I enjoy porn and always have, but when I've been in relationships or a marriage where the sex was good and steady I kind of forget all about watching it. For instance my ex knew I had a fetish for her feet so she always kept them trimmed up and painted in my favorite color, and in return it kept me aroused and interested and she got lots of deep foot massages(which turned her on)and as a result the sex was good. But as I have already stated my current wife does not care about all of that and the sex life is not good, so this has caused me to find other means of stimulation which means - back to watching porn.


----------



## notmarriedyet

Wing Man said:


> I enjoy porn and always have, but when I've been in relationships or a marriage where the sex was good and steady I kind of forget all about watching it. For instance my ex knew I had a fetish for her feet so she always kept them trimmed up and painted in my favorite color, and in return it kept me aroused and interested and she got lots of deep foot massages(which turned her on)and as a result the sex was good. But as I have already stated my current wife does not care about all of that and the sex life is not good, so this has caused me to find other means of stimulation which means - back to watching porn.

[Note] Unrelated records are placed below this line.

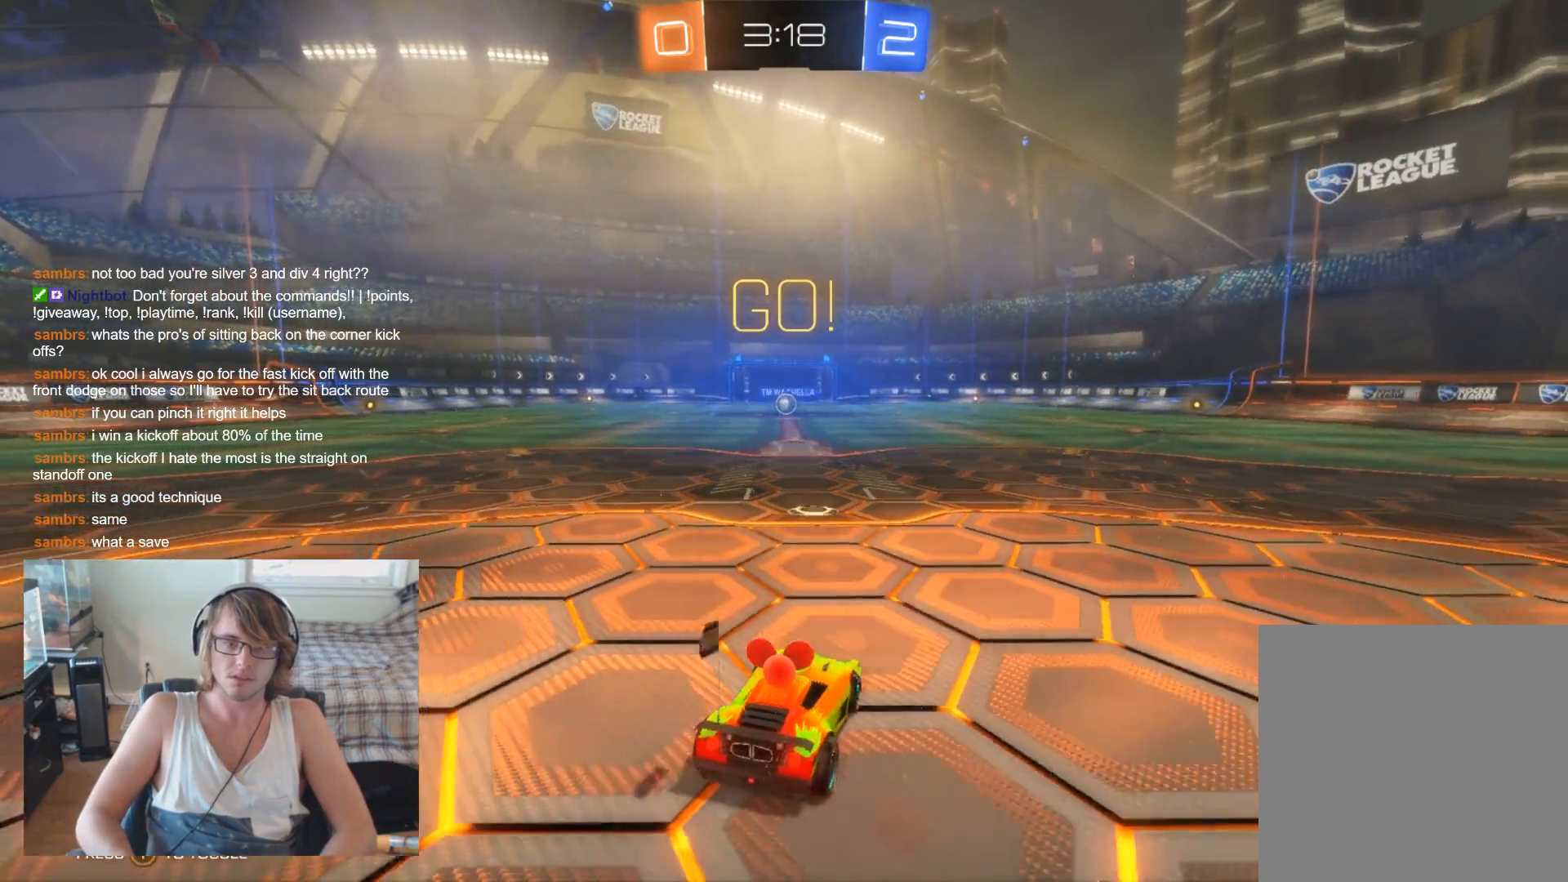
{"buttons": [], "left_stick": "left", "right_stick": "center", "events": [[33, "R2", "down"], [233, "R2", "up"], [267, "left_stick", "center"], [433, "left_stick", "left"]]}
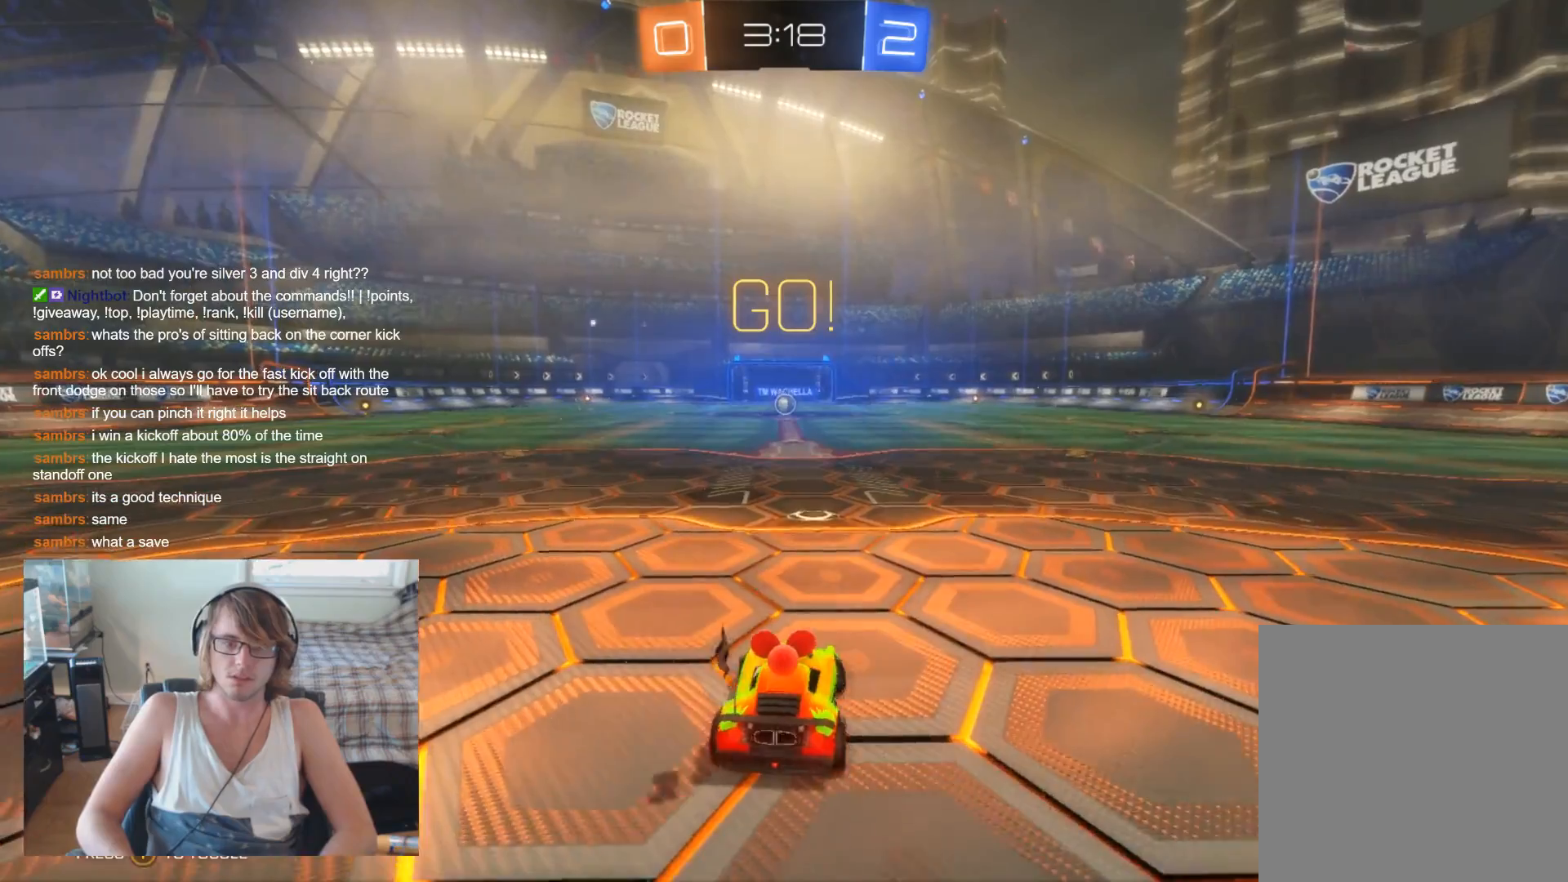
{"buttons": ["R2"], "left_stick": "center", "right_stick": "center", "events": [[100, "left_stick", "center"], [133, "L2", "down"], [267, "L2", "up"], [500, "R2", "down"]]}
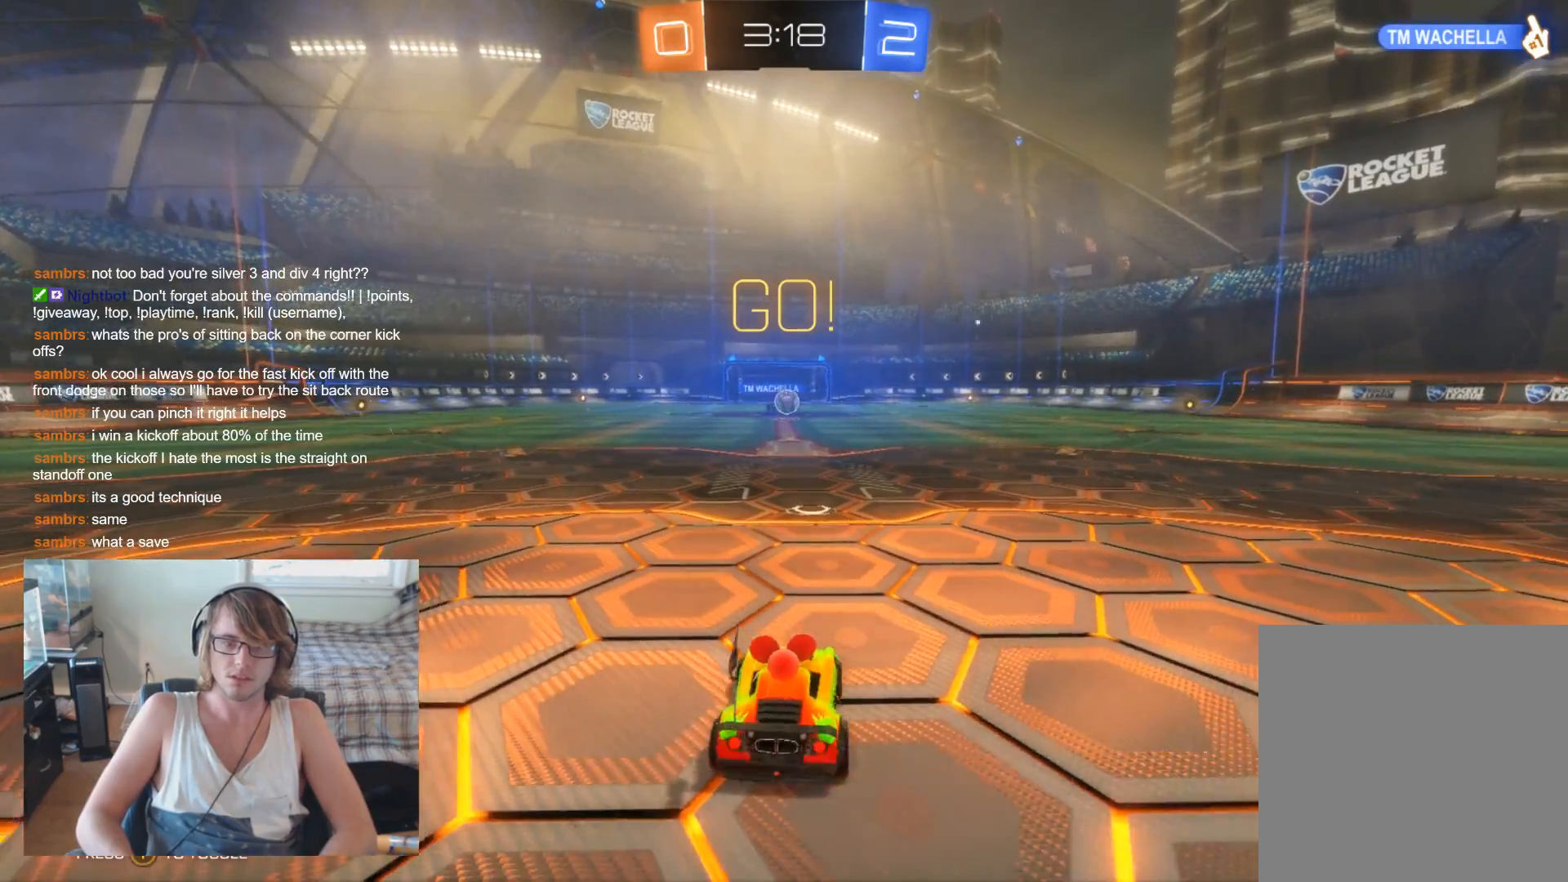
{"buttons": ["R2"], "left_stick": "center", "right_stick": "center", "events": [[67, "left_stick", "right"], [200, "left_stick", "center"], [267, "B", "down"], [433, "B", "up"]]}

In that case, I'm sorry. You couldn't be more clear as to what you want/need/like. I think its admirable that you let her know and share with her your fetish/desire. 

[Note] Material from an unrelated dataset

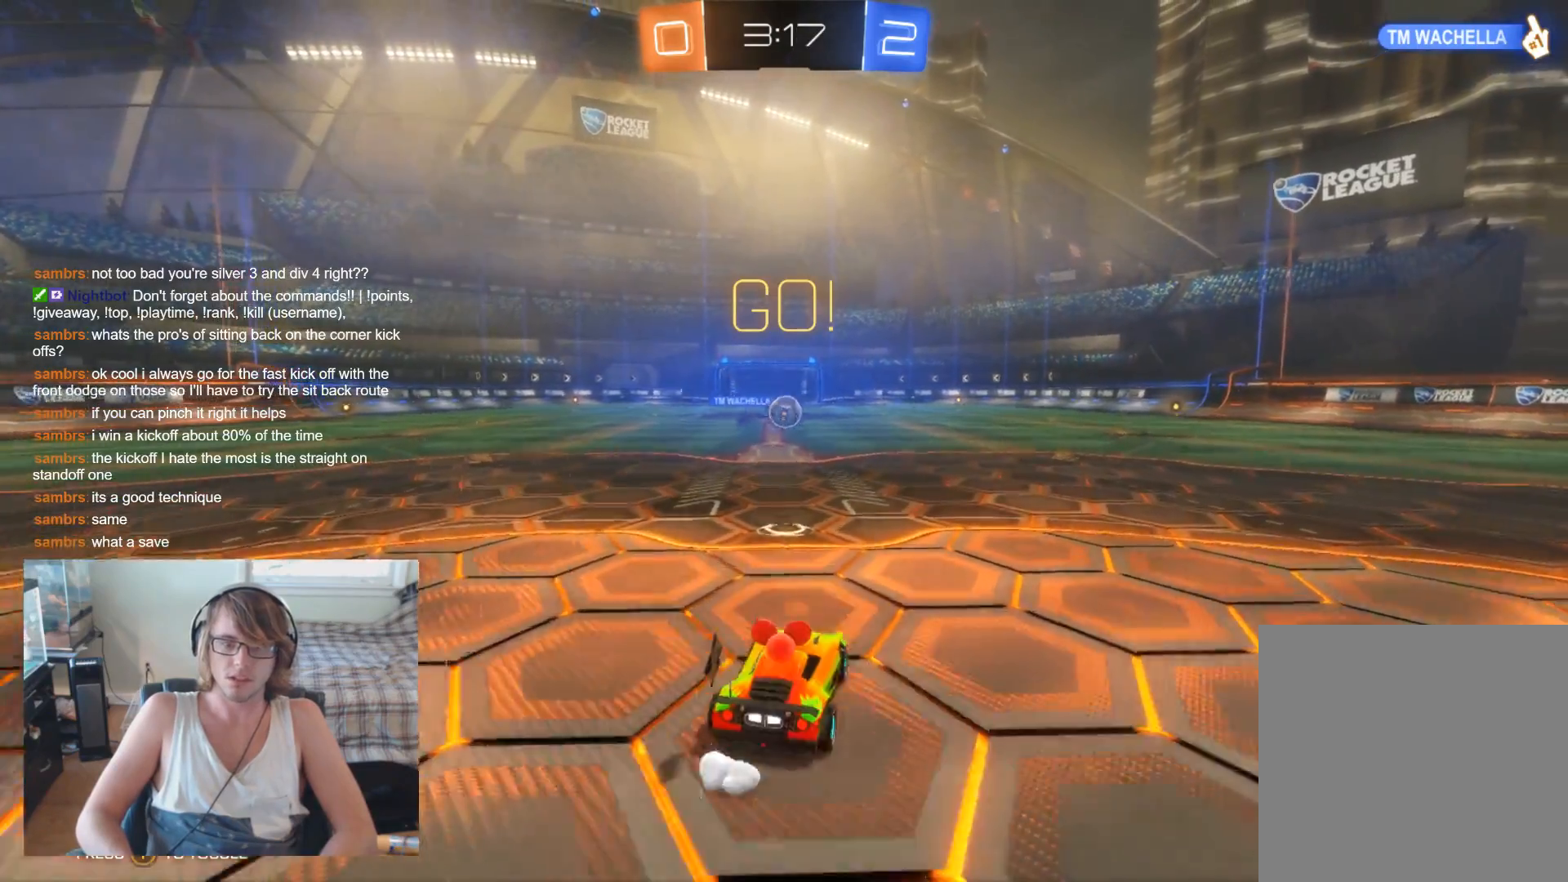
{"buttons": ["R2"], "left_stick": "right", "right_stick": "center", "events": [[333, "B", "down"], [433, "B", "up"], [467, "left_stick", "right"]]}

I wish mine would tell me he wants x, y, and z. It would be all his. But he doesn't seem to be interested in much other than porn.


----------



## Helpplease2013

Hi every one i thought I would update you all on my situation.

After a lot of talking (not shouting) hubby admitted his account on Facebook he has let me have access to it I have read messages ect with his permission and am really unhappy about the compliment and conversations he has with these women it has blown my trust out of the water. He says he wont do it any more but I simply dont believe him because I have known for over a year he was up to something and had to go to ridiculous measures to uncover his deceit. I have set up an account on Facebook which I did to try to trap him but decided that was the wrong thing to do so came clean and told him. My reason for carrying it on is to try to understand his fetish more because he is very difficult to talk to sometimes he has real problems with voicing his emotions and desires all probably because he doesn't want to hurt me! Another is that i was once told I had horrid feet so am paranoid they are ugly soI thought I would see what people who are into feet thought and they seem to quite like them so thats good. I have the same rules as hubby as in no chat, we can send private messages to others but no long drawn out conversations.

I am trying to forgive the lies but am struggling to put it all in place because it hurts so much; I would appreciateyour thoughts and comments


----------



## Jamison

Helpplease2013 said:


> he has real problems with voicing his emotions and desires all probably because he doesn't want to hurt me!


But he IS hurting you, by his actions. I'm really not sure what to tell you other than recommending MC. If he wont go, maybe you could to get some help on this issue. In the end if he is still doing this behavior, you will need to decide if you want to continue being hurt for the rest of your life or not. The ball is really in your court on what to do.


----------



## Helpplease2013

That is true; its not that he wont go to counselling its that he is reluctant as am I; I think it will make him even more reluctant to talk to me if I bring someone else into our relationship; even though he brought in his 200 odd Facebook friends into it (trying to keep my humour). the cost of counselling is an issue as well!


----------



## Jamison

Helpplease2013 said:


> That is true; its not that he wont go to counselling its that he is reluctant as am I; I think it will make him even more reluctant to talk to me if I bring someone else into our relationship; even though he brought in his 200 odd Facebook friends into it (trying to keep my humour). the cost of counselling is an issue as well!


Then you may have to go on your gut instinct and do what you feel you need to do. IMO, it seems he is looking for something that maybe you can not fulfill. If its a void or a need he is looking to fulfill, then he might stop for a while only to return to it later.


----------



## Maneo

Get counseling. Preferably together but alone if he refuses. Quit making excuses if the relationship is worth saving, cost should be secondary and a counselor is not like inviting a friend into the bedroom.


----------



## Helpplease2013

Thank you for your comments we will get some help and work it out of that I am sure; things are much better .


----------